We estimated there were perhaps 15,000 to 17,000 butterflies out there, split up over three or four locations, but with at least two thirds of them in a single large woodlot at the end. It was an amazing sight, but interestingly, a surprisingly cryptic one. When we first approached the woodlot we weren’t sure there were many butterflies there. It wasn’t until we actually walked inside amongst the trees, and disturbed a cluster, that we began to notice them. Then, once we started really looking, they were everywhere. Walking through from one end of the woodlot to the other was magical; as you passed the butterflies would rise from the branches where they were hanging and filled the air in golden clouds, before settling back down again once you’d passed.
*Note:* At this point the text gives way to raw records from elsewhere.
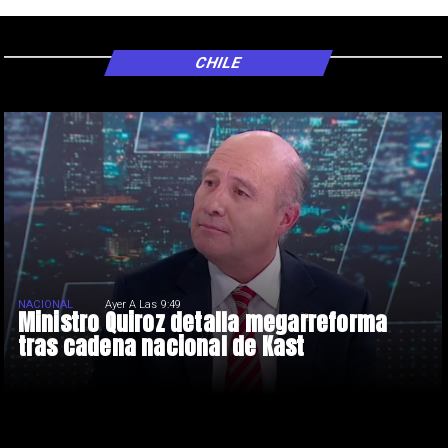
CHILE
NACIONAL
Ayer A Las 9:49
Ministro Quiroz detalla megarreforma
tras cadena nacional de Kast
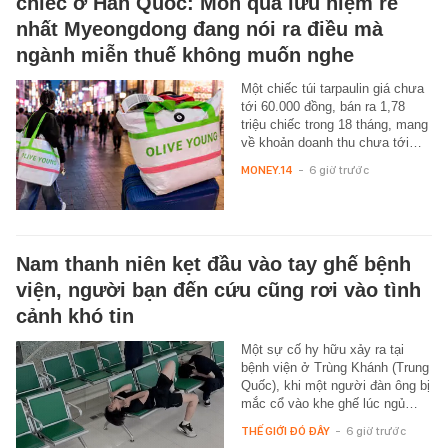
chiếc ở Hàn Quốc: Món quà lưu niệm rẻ
nhất Myeongdong đang nói ra điều mà
ngành miễn thuế không muốn nghe
Một chiếc túi tarpaulin giá chưa
tới 60.000 đồng, bán ra 1,78
triệu chiếc trong 18 tháng, mang
về khoản doanh thu chưa tới…
MONEY.14
-
6 giờ trước
Nam thanh niên kẹt đầu vào tay ghế bệnh
viện, người bạn đến cứu cũng rơi vào tình
cảnh khó tin
Một sự cố hy hữu xảy ra tại
bệnh viện ở Trùng Khánh (Trung
Quốc), khi một người đàn ông bị
mắc cổ vào khe ghế lúc ngủ…
THẾ GIỚI ĐÓ ĐÂY
-
6 giờ trước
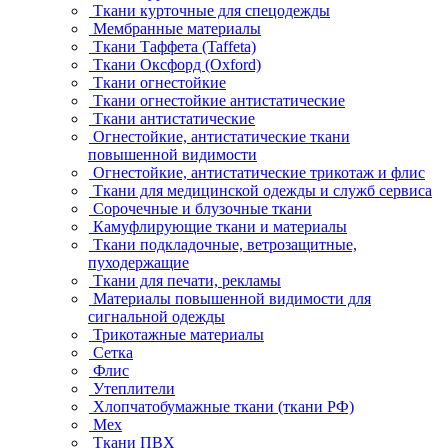
Ткани курточные для спецодежды
Мембранные материалы
Ткани Таффета (Taffeta)
Ткани Оксфорд (Oxford)
Ткани огнестойкие
Ткани огнестойкие антистатические
Ткани антистатические
Огнестойкие, антистатические ткани
повышенной видимости
Огнестойкие, антистатические трикотаж и флис
Ткани для медицинской одежды и служб сервиса
Сорочечные и блузочные ткани
Камуфлирующие ткани и материалы
Ткани подкладочные, ветрозащитные,
пуходержащие
Ткани для печати, рекламы
Материалы повышенной видимости для
сигнальной одежды
Трикотажные материалы
Сетка
Флис
Утеплители
Хлопчатобумажные ткани (ткани РФ)
Мех
Ткани ПВХ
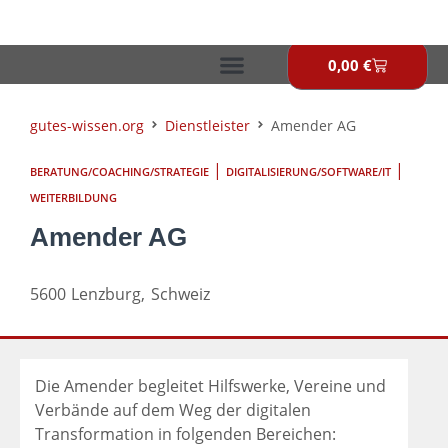
Zum
Inhalt
springen
0,00
€
Warenkor
gutes-wissen.org
Dienstleister
Amender AG
|
|
BERATUNG/COACHING/STRATEGIE
DIGITALISIERUNG/SOFTWARE/IT
WEITERBILDUNG
Amender AG
5600
Lenzburg,
Schweiz
Die Amender begleitet Hilfswerke, Vereine und
Verbände auf dem Weg der digitalen
Transformation in folgenden Bereichen:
So light on their wings, it gave the space a more airy feeling than if it had simply been empty.
I probably won’t see numbers like that again without a special trip down to Lake Ontario; although monarchs will still roost together in smaller groups, such migrant traps just don’t exist away from the lakeshore. But even still, watching the butterflies dance among the meadow flowers is also very captivating and peaceful.
You can join in and help track monarch migration with the citizen science program Journey North, which invites you to submit your monarch observations to be included in a map compilation. The site also has lots of other great info about monarchs and monarch migration, including maps of this year’s migration.
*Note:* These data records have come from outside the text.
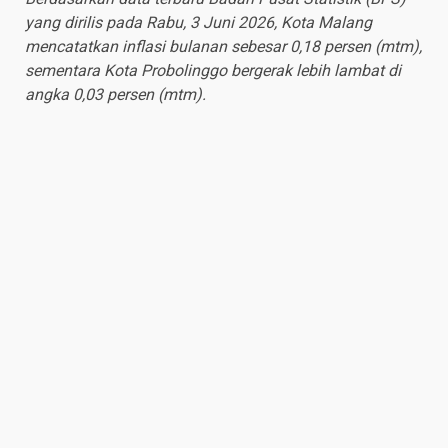
yang dirilis pada Rabu, 3 Juni 2026, Kota Malang
mencatatkan inflasi bulanan sebesar 0,18 persen (mtm),
sementara Kota Probolinggo bergerak lebih lambat di
angka 0,03 persen (mtm).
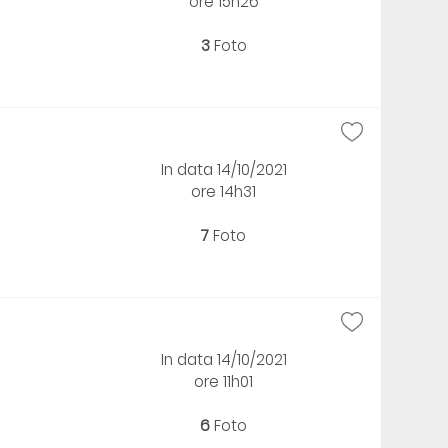
ore 15h26
3
Foto
In data 14/10/2021
ore 14h31
7
Foto
In data 14/10/2021
ore 11h01
6
Foto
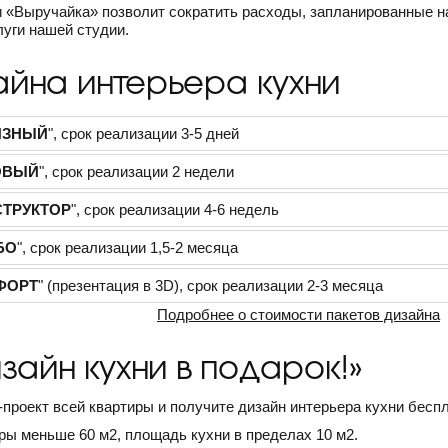
«Выручайка» позволит сократить расходы, запланированные на 
луги нашей студии.
айна интерьера кухни
ИЗНЫЙ
", срок реализации 3-5 дней
ОВЫЙ
", срок реализации 2 недели
СТРУКТОР
", срок реализации 4-6 недель
БО
", срок реализации 1,5-2 месяца
ФОРТ
" (презентация в 3D), срок реализации 2-3 месяца
Подробнее о стоимости пакетов дизайна
зайн кухни в подарок!»
-проект всей квартиры и получите дизайн интерьера кухни беспл
ры меньше 60 м2, площадь кухни в пределах 10 м2.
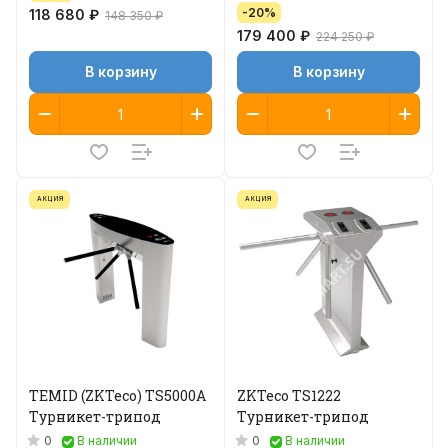
-20%
118 680 ₽
148 350 ₽
179 400 ₽
224 250 ₽
В корзину
В корзину
АКЦИЯ
АКЦИЯ
TEMID (ZKTeco) TS5000A
ZKTeco TS1222
Турникет-трипод
Турникет-трипод
0
0
В наличии
В наличии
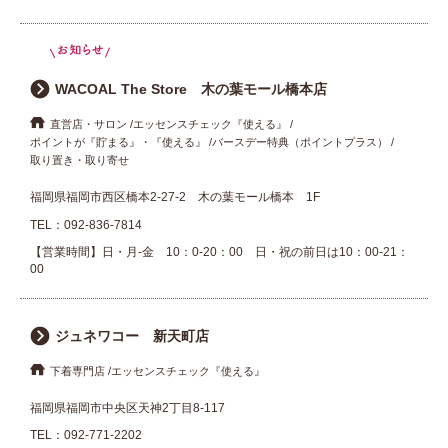
WACOAL The Store 木の葉モール橋本店
直営店・サロン
エッセンスチェック『使える』
ポイントが『貯まる』・『使える』
バースデー特典（ポイントプラス）
取り置き・取り寄せ
福岡県福岡市西区橋本2-27-2 木の葉モール橋本 1F
TEL：
092-836-7814
【営業時間】日・月-金 10：0-20：00 日・祝の前日は10：00-21：
00
ジュネワコー 新天町店
下着専門店
エッセンスチェック『使える』
福岡県福岡市中央区天神2丁目8-117
TEL：
092-771-2202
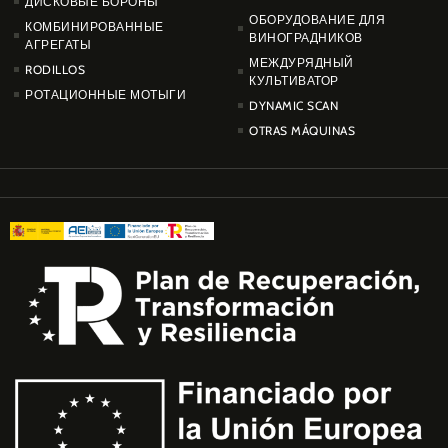
ДИСКОВЫЕ БОРОНЫ
ОБОРУДОВАНИЕ ДЛЯ
КОМБИНИРОВАННЫЕ
ВИНОГРАДНИКОВ
АГРЕГАТЫ
МЕЖДУРЯДНЫЙ
RODILLOS
КУЛЬТИВАТОР
РОТАЦИОННЫЕ МОТЫГИ
DYNAMIC SCAN
OTRAS MÁQUINAS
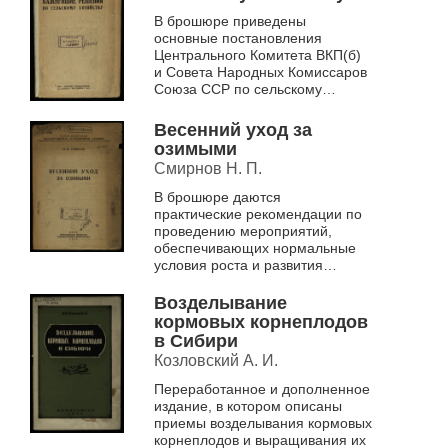
В брошюре приведены
основные постановления
Центрального Комитета ВКП(б)
и Совета Народных Комиссаров
Союза ССР по сельскому
хозяйству за 1939 и 1940 года
Весенний уход за
озимыми
Смирнов Н. П.
В брошюре даются
практические рекомендации по
проведению мероприятий,
обеспечивающих нормальные
условия роста и развития
озимых культур в весенний
период
Возделывание
кормовых корнеплодов
в Сибири
Козловский А. И.
Переработанное и дополненное
издание, в котором описаны
приемы возделывания кормовых
корнеплодов и выращивания их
Amazing pictures, especially of the large groups of Monarchs! I have 3 monarchs about to eclose and I wonder what their odds are of making it to Mexico. My family live near the Monarch over-wintering grounds in Mexico. Two years ago they visited in early January. The altitude is very high, the terrain rugged, and the villages around are very poor. It is not hard to understand the socioeconomic reasons for logging if you see the poverty. They had to go by horseback the last couple of kilometres to see the butterflies and paid a guide to take them. It was cold and windy up there and some years there are freezes that kill large numbers of butterflies. They look like leaves on the trees and are not very active. I do hope to visit there soon myself if I can convince my brother to take me.
(btw, I linked to your post on Purple Loosestrife today. I was wondering if Spotted Knapweed is a significant invasive weed )
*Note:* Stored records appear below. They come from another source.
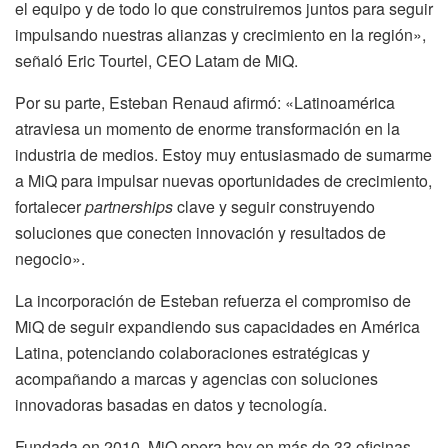
el equipo y de todo lo que construiremos juntos para seguir
impulsando nuestras alianzas y crecimiento en la región»,
señaló Eric Tourtel, CEO Latam de MiQ.
Por su parte, Esteban Renaud afirmó: «Latinoamérica
atraviesa un momento de enorme transformación en la
industria de medios. Estoy muy entusiasmado de sumarme
a MiQ para impulsar nuevas oportunidades de crecimiento,
fortalecer
partnerships
clave y seguir construyendo
soluciones que conecten innovación y resultados de
negocio».
La incorporación de Esteban refuerza el compromiso de
MiQ de seguir expandiendo sus capacidades en América
Latina, potenciando colaboraciones estratégicas y
acompañando a marcas y agencias con soluciones
innovadoras basadas en datos y tecnología.
Fundada en 2010, MiQ opera hoy en más de 33 oficinas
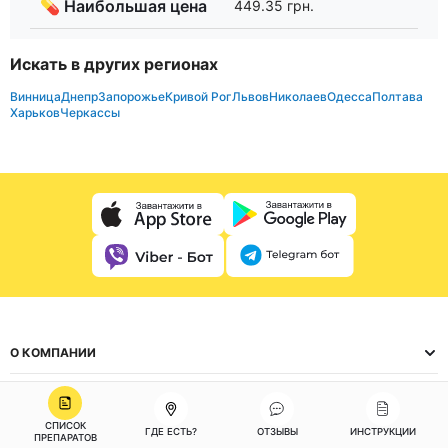
💊 Наибольшая цена
449.35 грн.
Искать в других регионах
Винница
Днепр
Запорожье
Кривой Рог
Львов
Николаев
Одесса
Полтава
Харьков
Черкассы
О КОМПАНИИ
КЛИЕНТАМ
СПИСОК
ГДЕ ЕСТЬ?
ОТЗЫВЫ
ИНСТРУКЦИИ
ИНФОРМАЦИЯ
ПРЕПАРАТОВ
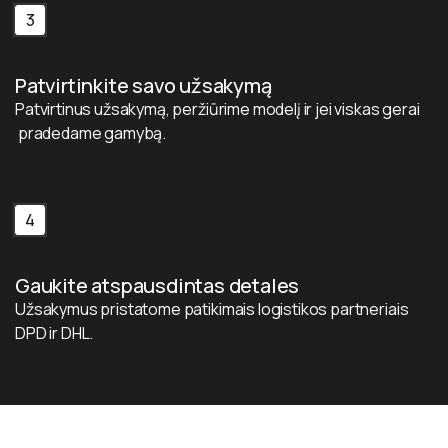
3
Patvirtinkite savo užsakymą
Patvirtinus užsakymą, peržiūrime modelį ir jei viskas gerai
pradedame gamybą.
4
Gaukite atspausdintas detales
Užsakymus pristatome patikimais logistikos partneriais
DPD ir DHL.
Thanks for the linkage, Ruth! I’ve been behind on replying to my comments (I’m discovering just how exhausting a puppy can be!). It would be interesting to know the fates of your butterflies. You could always tag them and maybe one would get reported. I think there is a lot of socioeconomic reasons behind many global conservation issues, and the challenge is to replace the natural resources with some other form of income – and it has to be more valuable to them to leave the resources in place than to harvest them.
Thanks for the information about the rest of the Monarch’s life cycle, beyond the perennial lessons in growth stages that we got in primary school. That’s fascinating, how they return generation by generation.